La faute inexcusable commise par la société ALZIN étant seule à l’origine de la procédure judiciaire et des frais de l’expertise ordonnée dans ce cadre, c’est à bon escient que la société LS RECRUTEMENT sollicite que la garantie de la société ALZIN s’étende au coût de l’expertise judiciaire. Cette disposition sera ajoutée au jugement déféré.
— Sur les demandes accessoires :
Le présent arrêt est commun et opposable à la SMABTP, appelante du jugement entrepris, et la CPAM de [Localité 5], intimée à la procédure.

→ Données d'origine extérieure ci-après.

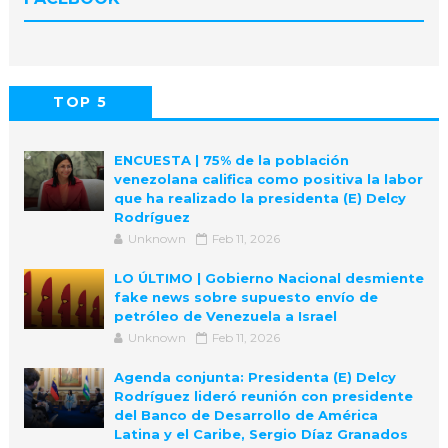
TOP 5
POPULAR
COMMENTS
ENCUESTA | 75% de la población
venezolana califica como positiva la labor
que ha realizado la presidenta (E) Delcy
Rodríguez
Unknown
Feb 11, 2026
LO ÚLTIMO | Gobierno Nacional desmiente
fake news sobre supuesto envío de
petróleo de Venezuela a Israel
Unknown
Feb 11, 2026
Agenda conjunta: Presidenta (E) Delcy
Rodríguez lideró reunión con presidente
del Banco de Desarrollo de América
Latina y el Caribe, Sergio Díaz Granados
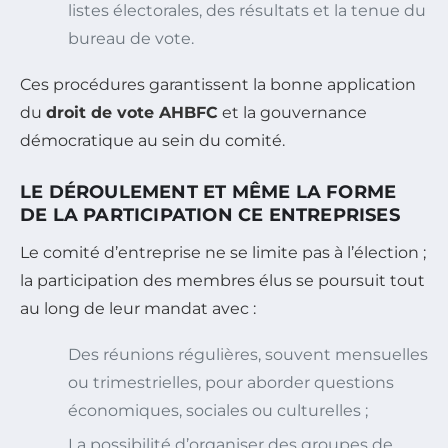
listes électorales, des résultats et la tenue du
bureau de vote.
Ces procédures garantissent la bonne application
du
droit de vote AHBFC
et la gouvernance
démocratique au sein du comité.
LE DÉROULEMENT ET MÊME LA FORME
DE LA PARTICIPATION CE ENTREPRISES
Le comité d’entreprise ne se limite pas à l’élection ;
la participation des membres élus se poursuit tout
au long de leur mandat avec :
Des réunions régulières, souvent mensuelles
ou trimestrielles, pour aborder questions
économiques, sociales ou culturelles ;
La possibilité d’organiser des groupes de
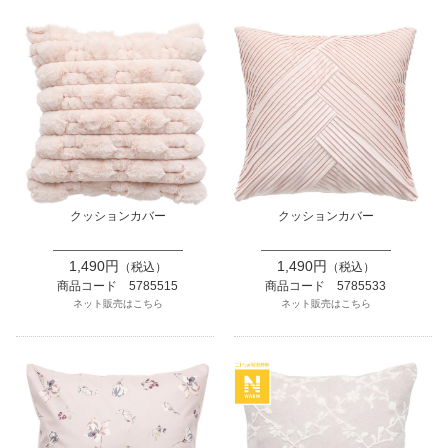
クッションカバー
クッションカバー
1,490円
1,490円
（税込）
（税込）
商品コード 5785515
商品コード 5785533
ネット販売はこちら
ネット販売はこちら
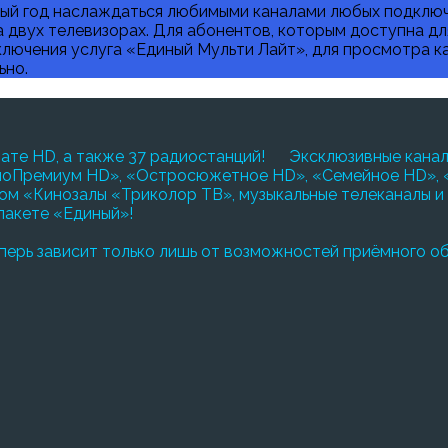
целый год наслаждаться любимыми каналами любых подкл
а двух телевизорах. Для абонентов, которым доступна д
лючения услуга «Единый Мульти Лайт», для просмотра к
ьно.
ате HD, а также 37 радиостанций! Эксклюзивные каналы
«КиноПремиум HD», «Остросюжетное HD», «Семейное HD»,
ом «Кинозалы «Триколор ТВ», музыкальные телеканалы и
пакете «Единый»!
перь зависит только лишь от возможностей приёмного о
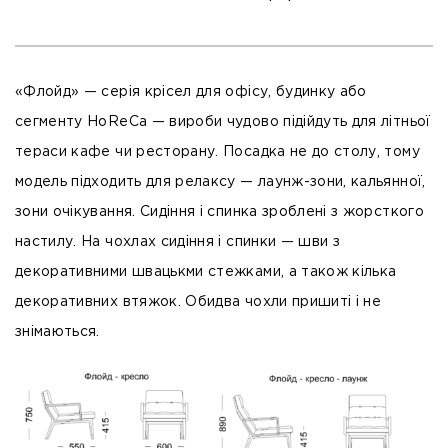
«Флойд» — серія крісел для офісу, будинку або
сегменту HoReCa — вироби чудово підійдуть для літньої
тераси кафе чи ресторану. Посадка не до столу, тому
модель підходить для релаксу — лаунж-зони, кальянної,
зони очікування. Сидіння і спинка зроблені з жорсткого
настилу. На чохлах сидіння і спинки — шви з
декоративними швацькми стежками, а також кілька
декоративних втяжок. Обидва чохли пришиті і не
знімаються.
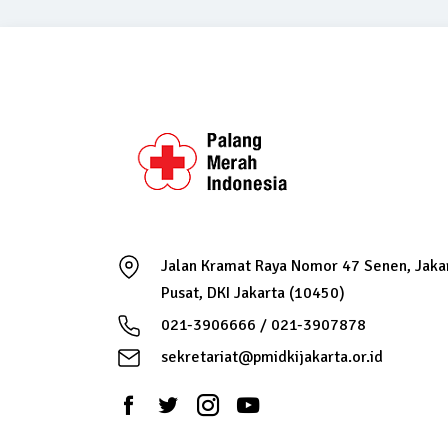
Jalan Kramat Raya Nomor 47 Senen, Jaka
Pusat, DKI Jakarta (10450)
021-3906666 / 021-3907878
sekretariat@pmidkijakarta.or.id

La société ALZIN qui succombe à la procédure sera condamnée aux dépens, de première instance comme d’appel, la disposition conforme du jugement entrepris étant confirmée.
Cette condamnation aux dépens s’oppose à ce qu’il soit fait droit à la demande en paiement qu’elle forme au titre de ses frais irrépétibles.

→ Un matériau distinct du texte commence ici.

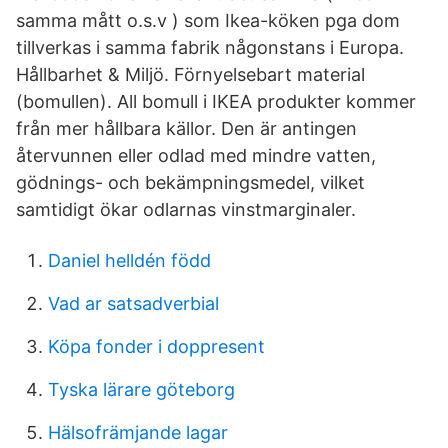
samma mått o.s.v ) som Ikea-köken pga dom
tillverkas i samma fabrik någonstans i Europa.
Hållbarhet & Miljö. Förnyelsebart material
(bomullen). All bomull i IKEA produkter kommer
från mer hållbara källor. Den är antingen
återvunnen eller odlad med mindre vatten,
gödnings- och bekämpningsmedel, vilket
samtidigt ökar odlarnas vinstmarginaler.
Daniel helldén född
Vad ar satsadverbial
Köpa fonder i doppresent
Tyska lärare göteborg
Hälsofrämjande lagar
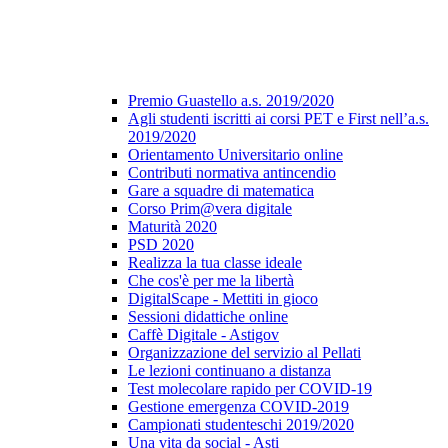
Premio Guastello a.s. 2019/2020
Agli studenti iscritti ai corsi PET e First nell’a.s.
2019/2020
Orientamento Universitario online
Contributi normativa antincendio
Gare a squadre di matematica
Corso Prim@vera digitale
Maturità 2020
PSD 2020
Realizza la tua classe ideale
Che cos'è per me la libertà
DigitalScape - Mettiti in gioco
Sessioni didattiche online
Caffè Digitale - Astigov
Organizzazione del servizio al Pellati
Le lezioni continuano a distanza
Test molecolare rapido per COVID-19
Gestione emergenza COVID-2019
Campionati studenteschi 2019/2020
Una vita da social - Asti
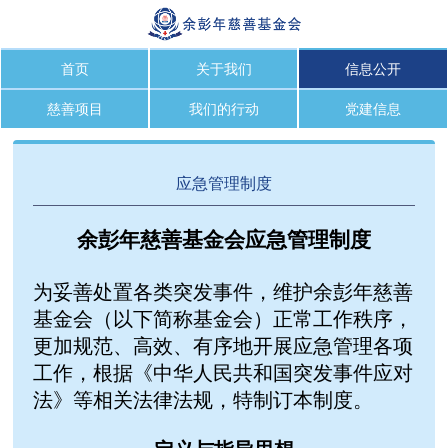
首页
关于我们
信息公开
慈善项目
我们的行动
党建信息
应急管理制度
余彭年慈善基金会应急管理制度
为妥善处置各类突发事件，维护余彭年慈善
基金会（以下简称基金会）正常工作秩序，
更加规范、高效、有序地开展应急管理各项
工作，根据《中华人民共和国突发事件应对
法》等相关法律法规，特制订本制度。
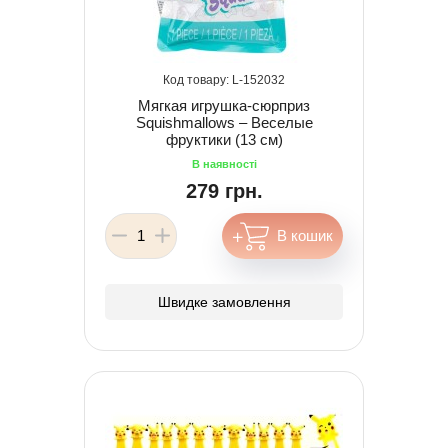
152032
Мягкая игрушка-сюрприз
Squishmallows – Веселые
фруктики (13 cм)
279 грн.
Швидке замовлення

Les frais visés à l’article 700 du code de procédure civile seront supportés par la société ALZIN qui succombe.
Le jugement entrepris qui a retenu une condamnation in solidum avec la société LS RECRUTEMENT sera infirmé et l’indemnité de 1.000 euros allouée de ce chef à M. [E] sera mise à la charge de la société ALZIN.
Cette dernière sera en outre condamnée à verser, au titre des frais irrépétibles d’appel :
— la somme de 1.000 euros à M. [E] ;
— la somme de 200 euros à la CPAM de [Localité 5].
PAR CES MOTIFS
La Cour, statuant publiquement, par arrêt contradictoire, après en avoir délibéré conformément à la loi,
— Infirme le jugement entrepris en ce qu’il a condamné in solidum la société ALZIN et la société LS RECRUTEMENT à verser une indemnité à M. [R] [E] sur le fondement de l’article 700 du code de procédure civile et statuant à nouveau, condamne la société ALZIN à payer à M. [R] [E] la somme de 1.000 euros à ce titre ;
— Confirme le jugement entrepris en toutes ses autres dispositions soumises à la cour;
Y ajoutant,
— Complète la mission d’expertise médicale ordonnée par les premiers juges et dit que l’expert devra également chiffrer, par référence au 'barème indicatif des déficits fonctionnels séquellaires en droit commun’ le taux éventuel de déficit fonctionnel permanent imputable au fait dommageable, résultant de 1'atteinte permanente d’une ou plusieurs fonctions persistant au moment de la consolidation, 1e taux de déficit fonctionnel devant prendre en compte, non seulement les atteintes aux fonctions physiologiques de la victime mais aussi les douleurs physiques et morales permanentes qu’elle ressent, la perte de qualité de vie et les troubles dans les conditions d’existence qu’elle rencontre au quotidien après consolidation ; dans l’hypothèse d’un état antérieur, préciser en quoi l’accident a eu une incidence sur celui-ci et décrire les conséquences de cette situation ;
— Dit que la société ALZIN sera tenue de garantir la société LS RECRUTEMENT des frais de l’expertise judiciaire avancés par la CPAM de [Localité 5] ;
— Condamne la société ALZIN à supporter les dépens d’appel;
— Condamne la société ALZIN à payer, au titre des dispositions de l’article 700 du code de procédure civile :
la somme de 1.000 euros à M. [R] [E] ;
la somme de 200 euros à la caisse primaire d’assurance maladie de [Localité 5] ;
— Déclare le présent arrêt commun et opposable à la caisse primaire d’assurance maladie de [Localité 5] et à la SMABTP ;
— Déboute les parties de leurs demandes plus amples ou contraires.
Ainsi fait et prononcé lesdits jour, mois et an.